Appleton, Minn. (September 9, 2013)- The Minnesota Health Action Group (formerly Buyers Health Care Action Group) announced today that Appleton Area Health Services is among 445 Minnesota and border state clinics that were recently recognized for delivering optimal care and achieving or improving specific patient outcomes as part of the 2013 Minnesota Bridges to Excellence program and Minnesota Quality Incentive Payment System, a State of Minnesota program also administered by the Action Group. A complete list of reward recipients can be found at www.mnhealthactiongroup.org.
Appleton Area Health Services was recognized for achieving the program’s specific clinical outcomes for patients with depression; which is known to be a primary driver of health care costs. Meeting the achievement goals is the highest level of recognition in the program.
“We are very pleased to be recognized for excellence in improving patient outcomes”, says Judy Carruth, Clinic Manager for Appleton Area Health Services. In addition, Appleton Area Health Services was recognized for meeting the improvement goal for depression care or increasing the use of the PHQ-9 for depression (the assessment questionnaire used to determine a patient’s level of depression).
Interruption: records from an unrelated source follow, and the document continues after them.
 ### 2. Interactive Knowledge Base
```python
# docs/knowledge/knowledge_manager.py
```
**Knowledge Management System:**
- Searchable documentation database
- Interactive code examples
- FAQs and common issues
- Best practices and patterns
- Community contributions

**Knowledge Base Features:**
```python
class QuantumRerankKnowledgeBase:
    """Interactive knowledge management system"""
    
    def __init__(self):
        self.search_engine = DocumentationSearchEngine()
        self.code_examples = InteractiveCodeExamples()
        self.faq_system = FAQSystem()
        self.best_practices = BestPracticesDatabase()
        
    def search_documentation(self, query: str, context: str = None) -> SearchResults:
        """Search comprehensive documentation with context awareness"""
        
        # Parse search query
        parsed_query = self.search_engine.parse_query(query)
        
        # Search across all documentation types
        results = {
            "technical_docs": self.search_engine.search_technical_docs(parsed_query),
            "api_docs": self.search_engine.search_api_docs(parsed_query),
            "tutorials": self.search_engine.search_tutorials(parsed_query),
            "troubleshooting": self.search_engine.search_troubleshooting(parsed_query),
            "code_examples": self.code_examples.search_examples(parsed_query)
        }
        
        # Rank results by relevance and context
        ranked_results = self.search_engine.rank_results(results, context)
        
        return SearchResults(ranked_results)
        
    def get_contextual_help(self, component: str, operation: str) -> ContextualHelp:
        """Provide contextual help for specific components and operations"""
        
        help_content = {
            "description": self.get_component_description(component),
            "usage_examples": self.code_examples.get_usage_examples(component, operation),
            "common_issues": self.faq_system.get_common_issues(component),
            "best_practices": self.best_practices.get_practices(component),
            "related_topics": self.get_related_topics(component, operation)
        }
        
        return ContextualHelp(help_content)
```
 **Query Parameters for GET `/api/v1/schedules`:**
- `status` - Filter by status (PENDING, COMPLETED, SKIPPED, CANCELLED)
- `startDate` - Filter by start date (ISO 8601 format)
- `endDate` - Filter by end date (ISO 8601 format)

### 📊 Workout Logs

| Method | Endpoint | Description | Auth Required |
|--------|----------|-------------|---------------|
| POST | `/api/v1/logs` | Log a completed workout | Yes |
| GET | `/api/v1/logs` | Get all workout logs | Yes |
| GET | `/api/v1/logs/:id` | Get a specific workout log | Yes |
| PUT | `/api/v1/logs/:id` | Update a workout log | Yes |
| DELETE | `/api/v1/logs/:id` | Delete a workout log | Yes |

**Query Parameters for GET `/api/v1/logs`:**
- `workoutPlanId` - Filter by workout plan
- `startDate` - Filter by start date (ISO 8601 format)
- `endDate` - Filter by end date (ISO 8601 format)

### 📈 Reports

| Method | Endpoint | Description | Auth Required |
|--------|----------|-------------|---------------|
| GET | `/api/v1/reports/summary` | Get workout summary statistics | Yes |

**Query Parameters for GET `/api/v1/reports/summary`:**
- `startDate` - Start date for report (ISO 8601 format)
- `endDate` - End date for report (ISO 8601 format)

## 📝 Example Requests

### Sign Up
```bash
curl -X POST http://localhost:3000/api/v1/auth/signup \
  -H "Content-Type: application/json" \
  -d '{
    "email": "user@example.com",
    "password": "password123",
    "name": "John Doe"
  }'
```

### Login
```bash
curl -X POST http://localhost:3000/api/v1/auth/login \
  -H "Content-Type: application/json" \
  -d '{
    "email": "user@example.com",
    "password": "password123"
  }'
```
“We applaud the efforts of health care providers across the state who have made a commitment to improving the quality of care for their patients and for targeting this specific condition that is known to drive up health care costs, and can impact a patient’s overall state of health”, said Carolyn Pare, president and CEO, Minnesota Health Action Group. “This is significant because co-morbidity complicates the treatment of chronic conditions and increases health care costs and workplace productivity. Treating the whole person and all of their health needs is essential for achieving the best outcomes possible for each patient.
The Minnesota Bridges to Excellence program, which was established by the Minnesota Health Action Group in 2005, and the State’s Quality Incentive Payment System implemented in 2011, relies on clinical data that is publicly reported to identify clinics that qualify for a reward for meeting or exceeding optimal care standards for a specified percentage of patients with depression.
To be eligible for a reward, clinics must have a certain percentage of patients at optimal levels of care or significantly increase the number over the previous year. For depression measurements include remission, response and use of the PHQ-9. Both are remission and response measures based on the patient’s improvement in their PHQ-9 score over a six-month period of time.